Ian Acheson Ian Acheson

What Roy Greenslade doesn’t understand about the Troubles

Roy Greenslade

Belleek is the most westerly point in the United Kingdom. It’s a small village, right on Northern Ireland’s frontier where Country Fermanagh reaches out towards the Atlantic. The final destination for many motorists driving across a now invisible border are the beaches of County Donegal. It is the place we learned this weekend where journalist Roy Greenslade was persuaded to support the violent extremism of the provisional IRA in the 1970s and 80s.

Greenslade’s views on republican terrorism were, of course, an open secret for many years, as he rose to senior positions at the Sunday Times, the Daily Mirror and, latterly, became a professor of journalism at City, University of London. He now discloses with some pride that, at the same time as working for papers that condemned the IRA’s dirty work, he was anonymously contributing to Sinn Fein’s media outlet, An Phoblacht, justifying it.

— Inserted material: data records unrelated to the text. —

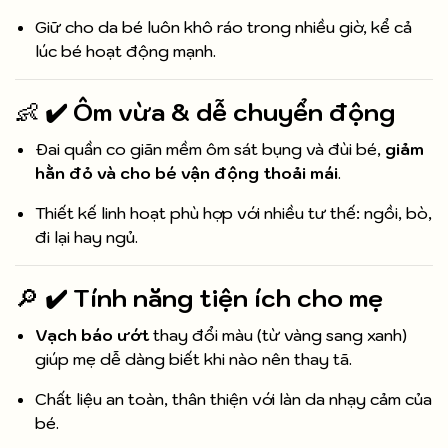
Giữ cho da bé luôn khô ráo trong nhiều giờ, kể cả
lúc bé hoạt động mạnh.
👶
✔️ Ôm vừa & dễ chuyển động
Đai quần co giãn mềm ôm sát bụng và đùi bé,
giảm
hằn đỏ và cho bé vận động thoải mái
.
Thiết kế linh hoạt phù hợp với nhiều tư thế: ngồi, bò,
đi lại hay ngủ.
🔎
✔️ Tính năng tiện ích cho mẹ
Vạch báo ướt
thay đổi màu (từ vàng sang xanh)
giúp mẹ dễ dàng biết khi nào nên thay tã.
Chất liệu an toàn, thân thiện với làn da nhạy cảm của
bé.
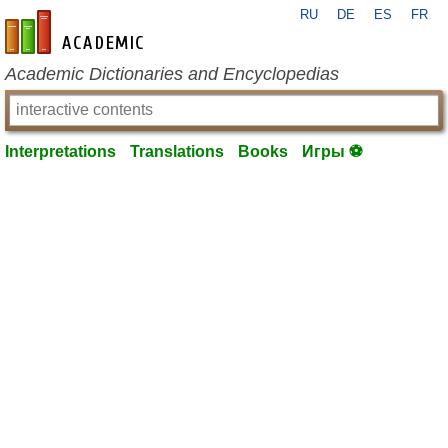
RU
DE
ES
FR
en-academic.com
Academic Dictionaries and Encyclopedias
Interpretations
Translations
Books
Игры ⚽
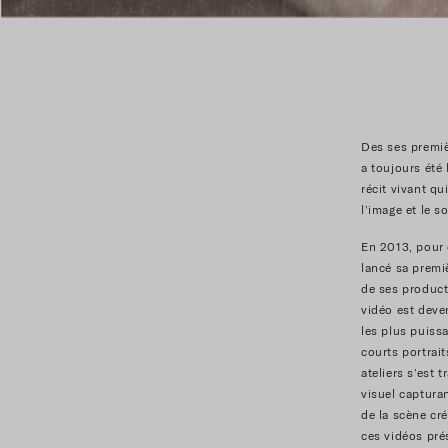
Des ses premiè
a toujours été
récit vivant qu
l’image et le s
En 2013, pour 
lancé sa premi
de ses produc
vidéo est deve
les plus puiss
courts portrait
ateliers s’est 
visuel capturan
de la scène cr
ces vidéo
s
prés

His rationale for breaking silence in a piece for the British Journalism Review was to try to explain this subterfuge to his grandchildren. He has failed in this task. Greenslade is an unrepentant supporter of the ‘armed struggle’, lacing his self-regarding apologia with metaphors of ‘war’ and ‘insurgency’ that are put to work in some heavy lifting in the village of Belleek and its locality. While Greenslade was holidaying with top ranking republicans on the coast and drinking the Kool Aid of its futile death cult, just a few miles inland the reality was rather different.

Greenslade admits his complete failure to understand Ireland as a cub reporter there in the 70s. His understanding has not matured with age

Greenslade wrote of the terror of ‘dodging imaginary bullets’ in nearby Derry city. This was an escape denied to many of the local IRA units’ victims operating from his newly adopted county. In 1988, William Hazard and Fred Love were driving their work van out of Belleek after working on repairs at the local police station.